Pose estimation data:
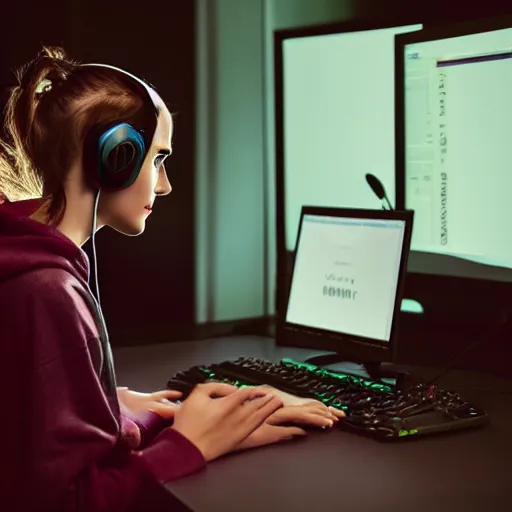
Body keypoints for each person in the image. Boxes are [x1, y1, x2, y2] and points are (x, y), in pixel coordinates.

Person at [0, 47, 343, 511]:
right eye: (158, 159)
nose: (164, 185)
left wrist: (133, 414)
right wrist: (190, 445)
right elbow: (70, 500)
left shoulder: (23, 258)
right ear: (115, 157)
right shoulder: (47, 291)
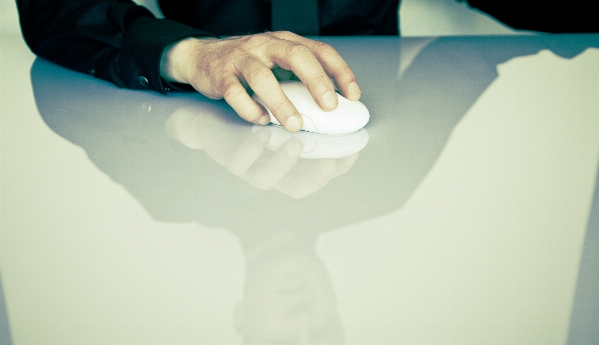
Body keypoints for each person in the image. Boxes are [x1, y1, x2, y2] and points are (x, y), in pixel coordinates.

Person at [17, 0, 599, 132]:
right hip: (214, 107)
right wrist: (190, 53)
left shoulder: (390, 192)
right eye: (316, 330)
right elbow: (56, 7)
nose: (301, 315)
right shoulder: (165, 207)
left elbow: (454, 79)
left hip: (361, 92)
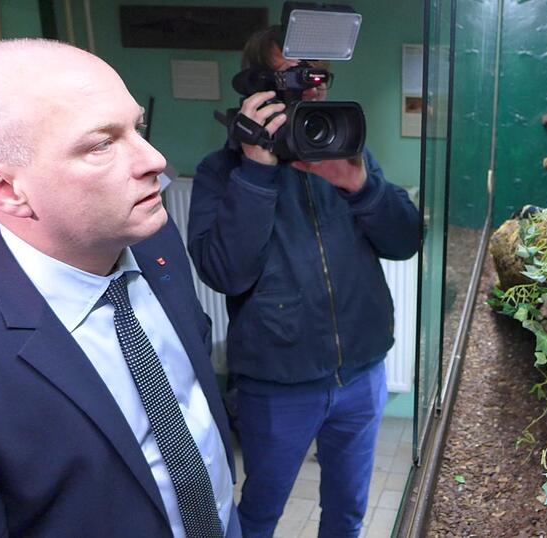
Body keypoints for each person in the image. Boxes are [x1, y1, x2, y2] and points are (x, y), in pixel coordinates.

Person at [0, 39, 240, 538]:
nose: (155, 160)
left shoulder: (152, 232)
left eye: (137, 128)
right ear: (6, 190)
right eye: (101, 144)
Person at [187, 25, 420, 538]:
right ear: (257, 85)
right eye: (296, 74)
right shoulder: (220, 174)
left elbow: (405, 240)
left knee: (348, 512)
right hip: (277, 386)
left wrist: (360, 184)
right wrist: (256, 170)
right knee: (259, 513)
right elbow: (225, 272)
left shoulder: (340, 152)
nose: (312, 86)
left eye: (320, 75)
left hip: (361, 375)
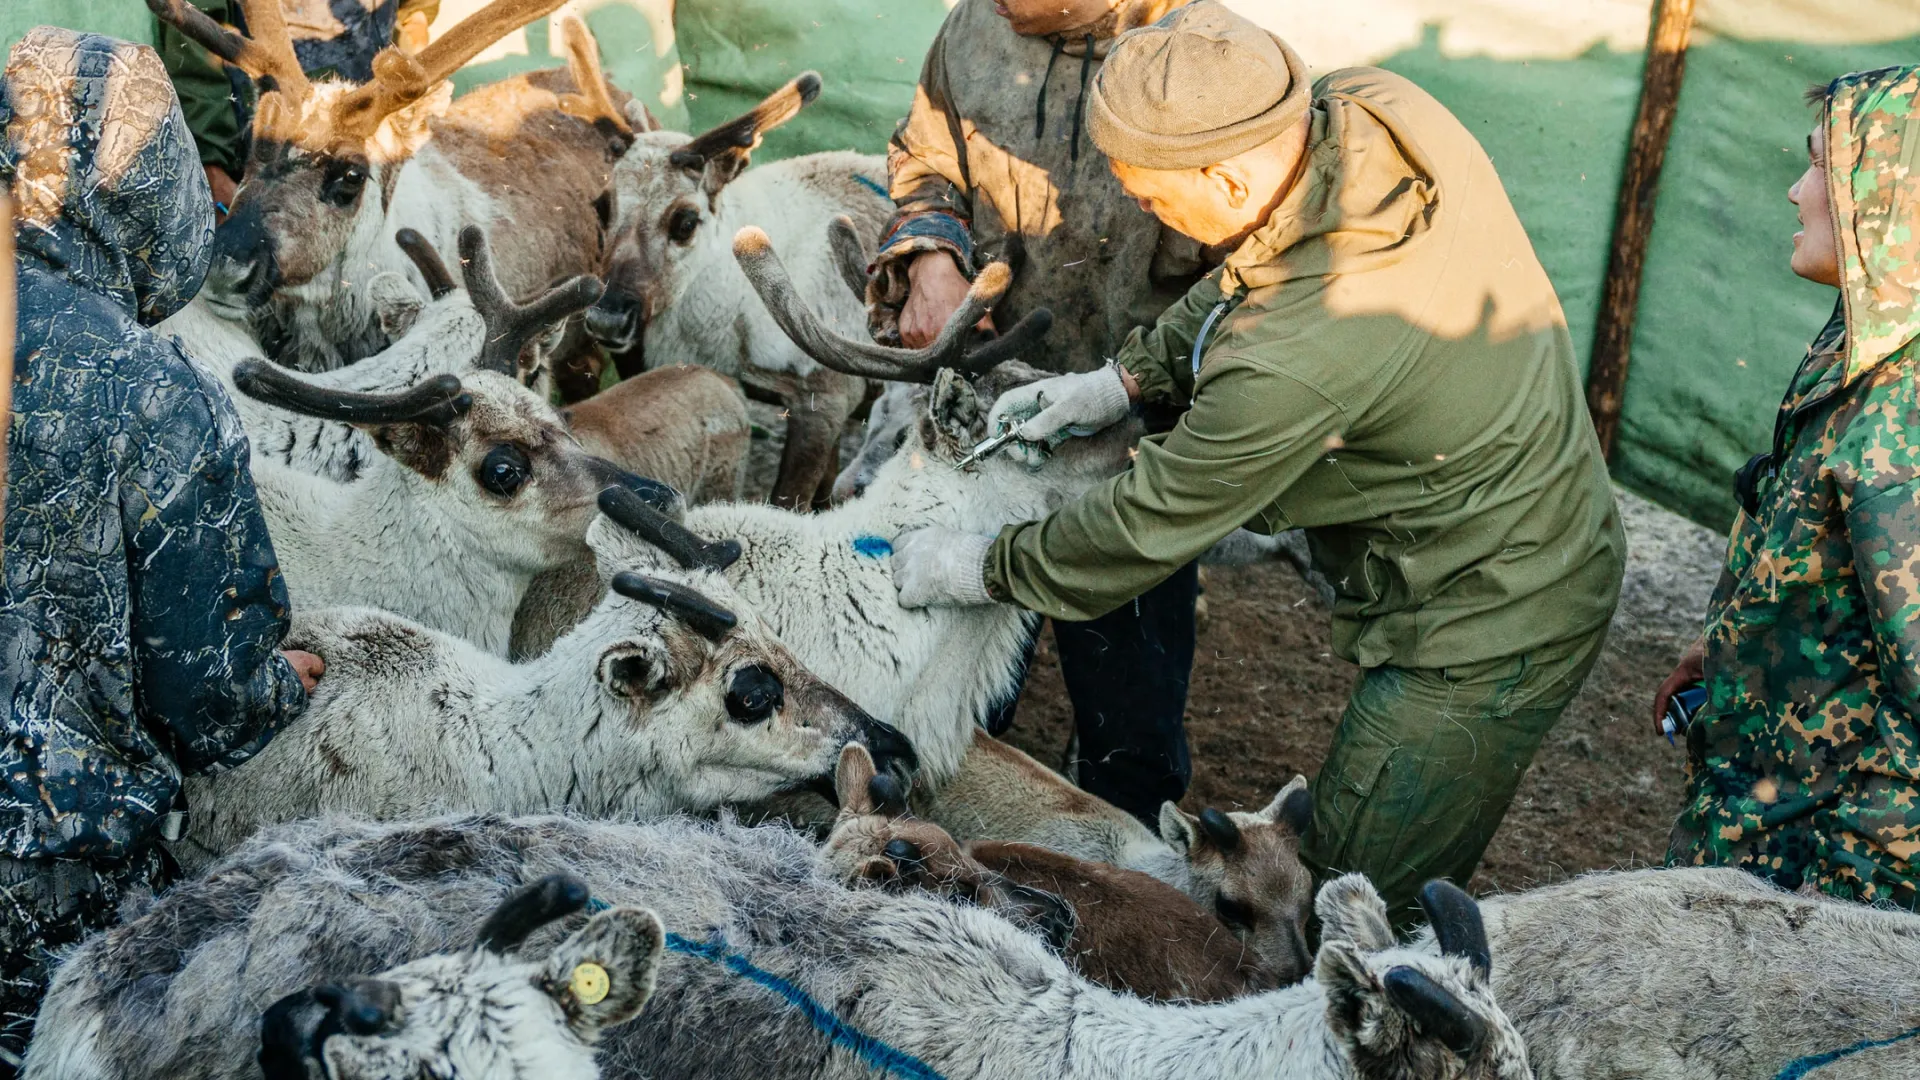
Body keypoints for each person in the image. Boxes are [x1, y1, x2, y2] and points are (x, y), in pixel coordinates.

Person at [890, 1, 1625, 923]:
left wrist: (983, 566)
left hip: (1492, 606)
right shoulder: (1366, 109)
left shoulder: (1297, 355)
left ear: (1225, 187)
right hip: (1499, 515)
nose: (1149, 214)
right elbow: (1254, 265)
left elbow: (1149, 520)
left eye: (1153, 198)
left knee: (1340, 911)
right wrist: (1123, 378)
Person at [0, 28, 319, 1070]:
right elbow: (211, 698)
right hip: (52, 887)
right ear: (155, 183)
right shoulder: (154, 391)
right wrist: (282, 681)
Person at [873, 0, 1213, 825]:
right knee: (949, 699)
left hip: (1132, 451)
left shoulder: (1214, 63)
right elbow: (926, 159)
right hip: (986, 416)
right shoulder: (973, 29)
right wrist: (930, 255)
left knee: (1130, 737)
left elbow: (1259, 268)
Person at [1661, 65, 1920, 908]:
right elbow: (1804, 537)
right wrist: (1727, 648)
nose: (1794, 190)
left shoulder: (1906, 423)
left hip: (1804, 889)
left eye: (1820, 168)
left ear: (1889, 203)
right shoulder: (1865, 337)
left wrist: (1834, 916)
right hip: (1753, 823)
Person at [155, 0, 440, 216]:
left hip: (365, 156)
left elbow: (414, 13)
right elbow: (196, 41)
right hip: (262, 154)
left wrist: (414, 77)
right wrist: (211, 165)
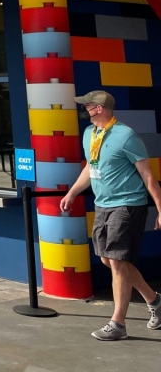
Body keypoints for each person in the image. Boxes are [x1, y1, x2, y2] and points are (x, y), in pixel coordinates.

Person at [61, 90, 161, 340]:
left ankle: (118, 324)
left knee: (116, 262)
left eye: (86, 105)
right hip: (103, 205)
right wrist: (72, 192)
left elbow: (148, 176)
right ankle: (154, 300)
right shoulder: (89, 134)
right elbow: (91, 168)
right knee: (110, 260)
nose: (83, 109)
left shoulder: (125, 136)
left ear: (99, 108)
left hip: (127, 205)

Work instruction: All lines in the records above with "knee" need to be found and copied.

Response to this exercise:
left knee: (348, 512)
right knee: (259, 513)
left knee: (1340, 911)
right knee: (949, 699)
left knee: (1130, 737)
left knee: (116, 262)
right knee: (110, 260)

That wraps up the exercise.